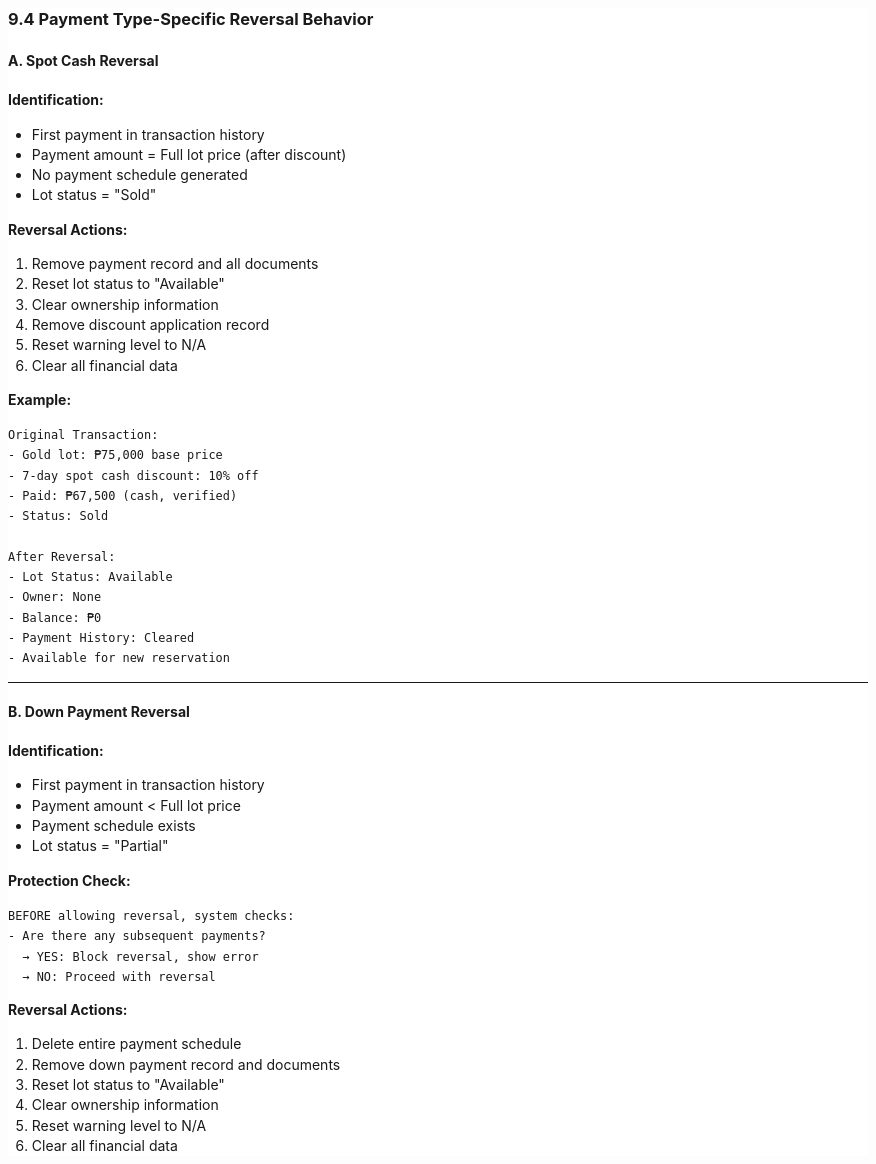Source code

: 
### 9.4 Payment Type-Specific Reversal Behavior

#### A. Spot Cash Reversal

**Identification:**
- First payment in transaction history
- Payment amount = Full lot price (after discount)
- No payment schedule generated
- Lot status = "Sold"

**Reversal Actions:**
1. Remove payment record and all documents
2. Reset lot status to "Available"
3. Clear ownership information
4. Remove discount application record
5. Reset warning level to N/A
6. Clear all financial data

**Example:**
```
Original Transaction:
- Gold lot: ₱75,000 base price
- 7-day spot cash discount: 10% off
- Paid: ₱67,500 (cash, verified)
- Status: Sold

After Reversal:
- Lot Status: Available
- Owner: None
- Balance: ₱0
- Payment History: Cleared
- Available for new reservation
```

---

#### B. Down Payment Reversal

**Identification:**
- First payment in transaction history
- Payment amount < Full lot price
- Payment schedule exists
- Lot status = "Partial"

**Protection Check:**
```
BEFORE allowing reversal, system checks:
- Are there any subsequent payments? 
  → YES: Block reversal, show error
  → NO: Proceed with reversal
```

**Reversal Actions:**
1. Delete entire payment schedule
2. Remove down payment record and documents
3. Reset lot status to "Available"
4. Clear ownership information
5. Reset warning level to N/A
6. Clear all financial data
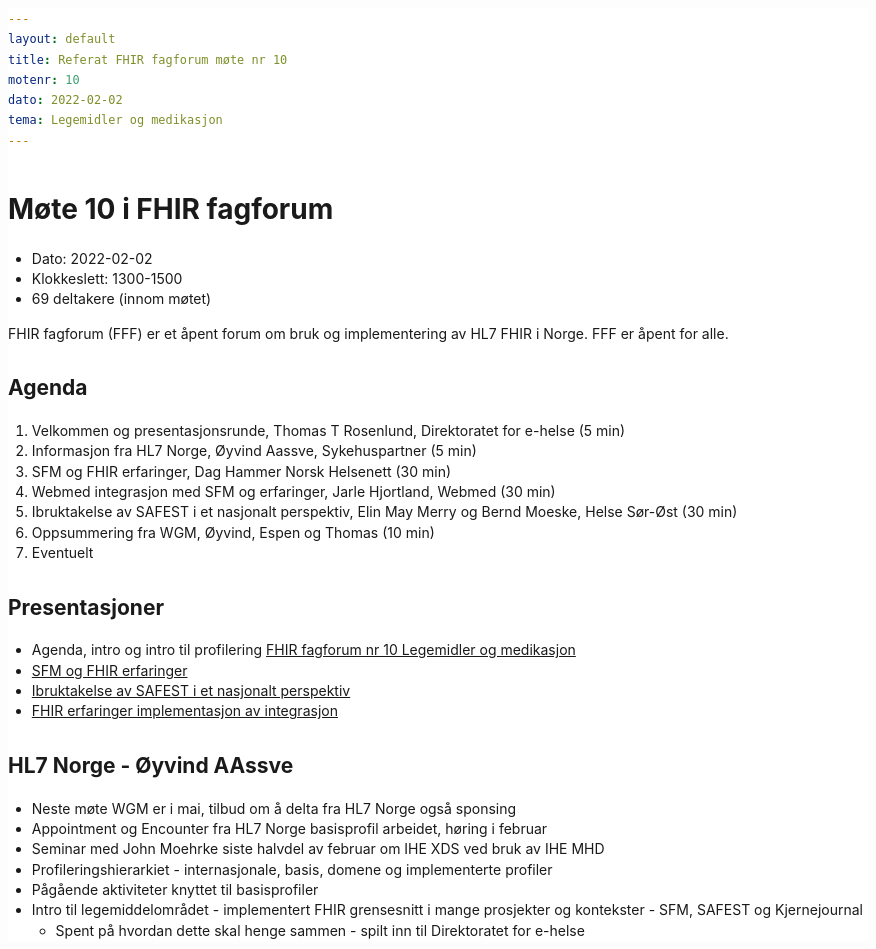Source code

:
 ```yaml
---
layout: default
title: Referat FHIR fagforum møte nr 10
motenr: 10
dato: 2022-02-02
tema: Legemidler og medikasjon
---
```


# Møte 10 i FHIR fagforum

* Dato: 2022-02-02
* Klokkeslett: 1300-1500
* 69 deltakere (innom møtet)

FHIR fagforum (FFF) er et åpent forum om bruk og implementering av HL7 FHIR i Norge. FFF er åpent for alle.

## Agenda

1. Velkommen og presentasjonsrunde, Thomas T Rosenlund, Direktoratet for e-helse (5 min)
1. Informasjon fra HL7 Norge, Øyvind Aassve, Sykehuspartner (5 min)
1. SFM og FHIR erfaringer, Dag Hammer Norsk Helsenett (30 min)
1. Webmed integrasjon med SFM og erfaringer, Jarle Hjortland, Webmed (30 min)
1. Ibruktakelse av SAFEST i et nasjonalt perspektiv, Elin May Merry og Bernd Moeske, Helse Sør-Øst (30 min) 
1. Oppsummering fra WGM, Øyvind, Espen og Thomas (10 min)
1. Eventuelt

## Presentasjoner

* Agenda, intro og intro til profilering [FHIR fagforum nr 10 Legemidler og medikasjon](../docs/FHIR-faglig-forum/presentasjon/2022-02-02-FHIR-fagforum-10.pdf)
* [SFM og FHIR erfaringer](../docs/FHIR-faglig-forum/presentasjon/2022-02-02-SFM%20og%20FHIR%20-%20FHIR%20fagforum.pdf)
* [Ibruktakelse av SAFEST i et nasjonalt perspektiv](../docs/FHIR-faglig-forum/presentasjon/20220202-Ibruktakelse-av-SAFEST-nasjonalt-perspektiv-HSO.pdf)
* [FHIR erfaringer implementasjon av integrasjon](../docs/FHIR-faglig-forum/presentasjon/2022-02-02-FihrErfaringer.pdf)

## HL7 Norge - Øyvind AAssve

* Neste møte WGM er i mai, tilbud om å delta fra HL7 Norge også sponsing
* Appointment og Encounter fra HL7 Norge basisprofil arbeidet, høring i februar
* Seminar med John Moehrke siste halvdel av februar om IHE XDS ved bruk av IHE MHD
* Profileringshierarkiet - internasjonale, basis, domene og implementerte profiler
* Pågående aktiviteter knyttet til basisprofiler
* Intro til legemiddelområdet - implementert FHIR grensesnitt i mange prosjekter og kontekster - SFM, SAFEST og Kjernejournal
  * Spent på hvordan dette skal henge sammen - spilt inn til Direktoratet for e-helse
______________________________
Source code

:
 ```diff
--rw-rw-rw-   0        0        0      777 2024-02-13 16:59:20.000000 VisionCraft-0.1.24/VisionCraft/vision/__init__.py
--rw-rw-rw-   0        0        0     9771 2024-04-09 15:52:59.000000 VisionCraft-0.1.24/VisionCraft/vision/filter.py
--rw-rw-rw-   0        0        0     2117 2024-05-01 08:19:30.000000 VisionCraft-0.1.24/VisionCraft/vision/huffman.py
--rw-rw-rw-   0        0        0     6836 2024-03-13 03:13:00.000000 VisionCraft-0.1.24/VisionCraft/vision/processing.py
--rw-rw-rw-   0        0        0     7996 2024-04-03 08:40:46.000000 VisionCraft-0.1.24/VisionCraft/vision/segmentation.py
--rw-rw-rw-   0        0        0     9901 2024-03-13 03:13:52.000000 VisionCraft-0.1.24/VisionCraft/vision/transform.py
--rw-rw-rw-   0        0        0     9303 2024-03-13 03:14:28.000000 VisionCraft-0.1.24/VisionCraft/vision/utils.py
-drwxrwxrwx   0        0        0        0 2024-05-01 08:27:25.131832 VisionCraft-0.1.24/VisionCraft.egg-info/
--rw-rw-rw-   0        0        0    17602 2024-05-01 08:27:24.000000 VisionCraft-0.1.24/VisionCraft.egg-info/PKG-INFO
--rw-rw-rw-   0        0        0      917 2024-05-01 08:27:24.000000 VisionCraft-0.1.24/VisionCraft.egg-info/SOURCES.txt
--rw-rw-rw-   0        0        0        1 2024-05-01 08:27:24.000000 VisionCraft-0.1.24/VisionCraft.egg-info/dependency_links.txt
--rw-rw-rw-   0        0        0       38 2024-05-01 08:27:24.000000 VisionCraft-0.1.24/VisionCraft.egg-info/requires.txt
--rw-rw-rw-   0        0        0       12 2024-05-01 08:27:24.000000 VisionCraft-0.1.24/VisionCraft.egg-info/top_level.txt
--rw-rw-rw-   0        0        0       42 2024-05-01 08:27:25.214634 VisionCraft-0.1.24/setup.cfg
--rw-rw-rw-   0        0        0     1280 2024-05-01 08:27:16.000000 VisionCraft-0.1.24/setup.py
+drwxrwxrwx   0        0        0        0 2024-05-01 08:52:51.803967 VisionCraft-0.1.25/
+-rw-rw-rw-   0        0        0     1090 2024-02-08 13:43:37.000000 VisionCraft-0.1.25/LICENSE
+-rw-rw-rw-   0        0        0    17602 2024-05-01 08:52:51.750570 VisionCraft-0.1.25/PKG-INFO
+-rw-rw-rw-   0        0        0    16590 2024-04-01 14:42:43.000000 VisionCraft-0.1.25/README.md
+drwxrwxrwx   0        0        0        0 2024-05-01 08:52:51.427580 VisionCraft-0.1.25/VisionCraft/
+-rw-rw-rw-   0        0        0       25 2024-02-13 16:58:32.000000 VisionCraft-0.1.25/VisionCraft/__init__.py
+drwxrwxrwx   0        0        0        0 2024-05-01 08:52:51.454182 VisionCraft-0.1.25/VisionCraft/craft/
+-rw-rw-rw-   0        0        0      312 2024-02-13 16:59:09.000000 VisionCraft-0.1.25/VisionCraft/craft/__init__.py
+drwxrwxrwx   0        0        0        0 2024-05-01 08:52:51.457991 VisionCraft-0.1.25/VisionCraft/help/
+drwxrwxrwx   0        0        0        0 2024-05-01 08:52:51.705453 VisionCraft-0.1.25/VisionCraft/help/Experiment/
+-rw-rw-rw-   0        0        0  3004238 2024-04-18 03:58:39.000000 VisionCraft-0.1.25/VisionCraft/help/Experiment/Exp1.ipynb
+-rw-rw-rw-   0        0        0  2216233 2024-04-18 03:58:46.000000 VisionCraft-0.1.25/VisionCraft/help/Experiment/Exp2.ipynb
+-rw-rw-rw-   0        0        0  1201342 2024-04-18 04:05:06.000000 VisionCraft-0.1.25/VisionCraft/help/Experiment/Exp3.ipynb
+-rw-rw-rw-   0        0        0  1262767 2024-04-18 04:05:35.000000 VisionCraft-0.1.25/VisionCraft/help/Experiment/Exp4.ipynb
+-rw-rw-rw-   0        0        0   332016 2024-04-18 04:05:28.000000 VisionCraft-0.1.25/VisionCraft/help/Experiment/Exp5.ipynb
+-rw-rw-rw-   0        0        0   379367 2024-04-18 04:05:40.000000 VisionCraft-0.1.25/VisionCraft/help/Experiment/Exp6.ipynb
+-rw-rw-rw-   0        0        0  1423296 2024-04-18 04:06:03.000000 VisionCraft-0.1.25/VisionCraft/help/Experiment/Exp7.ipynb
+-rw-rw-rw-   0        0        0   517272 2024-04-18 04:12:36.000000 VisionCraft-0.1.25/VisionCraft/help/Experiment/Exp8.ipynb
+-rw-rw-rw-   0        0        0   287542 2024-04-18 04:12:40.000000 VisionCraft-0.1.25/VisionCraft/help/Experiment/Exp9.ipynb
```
______________________________
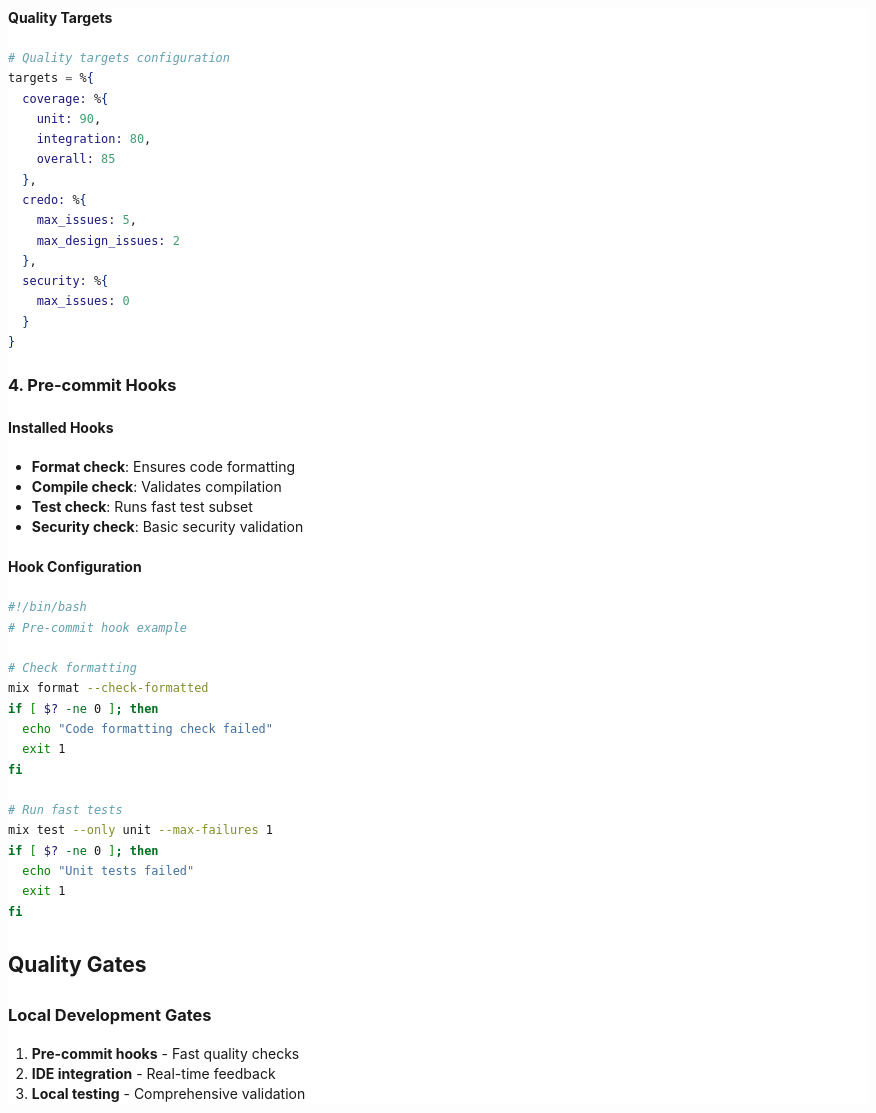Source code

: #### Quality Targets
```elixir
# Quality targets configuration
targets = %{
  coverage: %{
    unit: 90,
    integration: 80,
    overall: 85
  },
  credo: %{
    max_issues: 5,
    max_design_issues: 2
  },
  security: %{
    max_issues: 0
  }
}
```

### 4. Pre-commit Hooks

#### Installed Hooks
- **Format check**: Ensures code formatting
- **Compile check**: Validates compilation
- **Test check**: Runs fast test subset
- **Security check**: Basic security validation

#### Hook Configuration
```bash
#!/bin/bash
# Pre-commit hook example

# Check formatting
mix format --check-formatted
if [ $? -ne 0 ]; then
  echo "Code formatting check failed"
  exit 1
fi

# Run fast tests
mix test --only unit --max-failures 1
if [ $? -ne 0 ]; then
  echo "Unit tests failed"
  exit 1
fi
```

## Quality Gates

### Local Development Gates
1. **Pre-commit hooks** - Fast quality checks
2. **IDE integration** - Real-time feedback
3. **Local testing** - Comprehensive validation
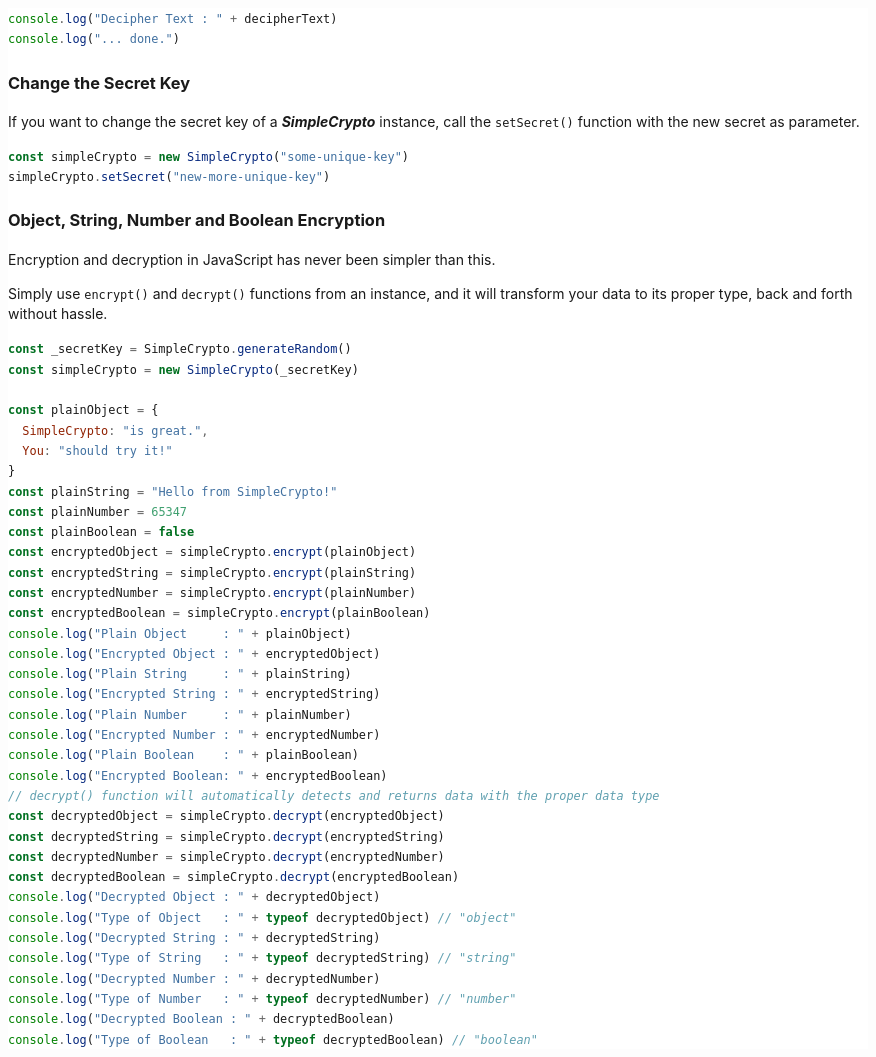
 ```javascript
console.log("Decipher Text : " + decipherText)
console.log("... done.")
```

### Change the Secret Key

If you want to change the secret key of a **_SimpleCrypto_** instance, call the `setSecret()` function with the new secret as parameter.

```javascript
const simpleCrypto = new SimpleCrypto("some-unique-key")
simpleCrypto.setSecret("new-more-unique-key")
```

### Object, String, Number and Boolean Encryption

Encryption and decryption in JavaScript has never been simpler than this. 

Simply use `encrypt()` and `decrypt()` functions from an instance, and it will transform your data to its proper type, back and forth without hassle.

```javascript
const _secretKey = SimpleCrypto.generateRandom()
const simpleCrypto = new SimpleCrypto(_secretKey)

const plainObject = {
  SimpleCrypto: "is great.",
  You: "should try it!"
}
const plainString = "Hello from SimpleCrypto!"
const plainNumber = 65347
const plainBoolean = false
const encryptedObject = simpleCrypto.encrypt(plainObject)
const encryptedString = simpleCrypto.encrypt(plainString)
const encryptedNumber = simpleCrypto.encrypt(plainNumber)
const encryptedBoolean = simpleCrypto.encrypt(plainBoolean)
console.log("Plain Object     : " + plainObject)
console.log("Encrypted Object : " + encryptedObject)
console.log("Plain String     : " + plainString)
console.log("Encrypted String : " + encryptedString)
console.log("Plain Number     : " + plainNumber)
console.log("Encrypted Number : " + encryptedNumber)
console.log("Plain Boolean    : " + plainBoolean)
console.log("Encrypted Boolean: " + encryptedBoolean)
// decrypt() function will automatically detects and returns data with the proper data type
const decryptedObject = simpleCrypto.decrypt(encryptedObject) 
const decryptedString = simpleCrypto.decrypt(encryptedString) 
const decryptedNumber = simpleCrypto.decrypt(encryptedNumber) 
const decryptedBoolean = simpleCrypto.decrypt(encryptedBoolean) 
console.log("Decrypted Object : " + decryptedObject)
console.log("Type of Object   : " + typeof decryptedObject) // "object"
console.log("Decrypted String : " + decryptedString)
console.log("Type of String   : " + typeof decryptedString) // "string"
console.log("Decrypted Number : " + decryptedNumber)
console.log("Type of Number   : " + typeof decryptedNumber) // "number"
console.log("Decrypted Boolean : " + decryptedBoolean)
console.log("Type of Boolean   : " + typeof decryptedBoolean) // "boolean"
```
______________________________
▶ _YOUR GOAL_
In the records above, find each line that mentions the word "medikasjon", and copy it.

▶ _WRITTEN ANSWER_
tema: Legemidler og medikasjon
* Agenda, intro og intro til profilering [FHIR fagforum nr 10 Legemidler og medikasjon](../docs/FHIR-faglig-forum/presentasjon/2022-02-02-FHIR-fagforum-10.pdf)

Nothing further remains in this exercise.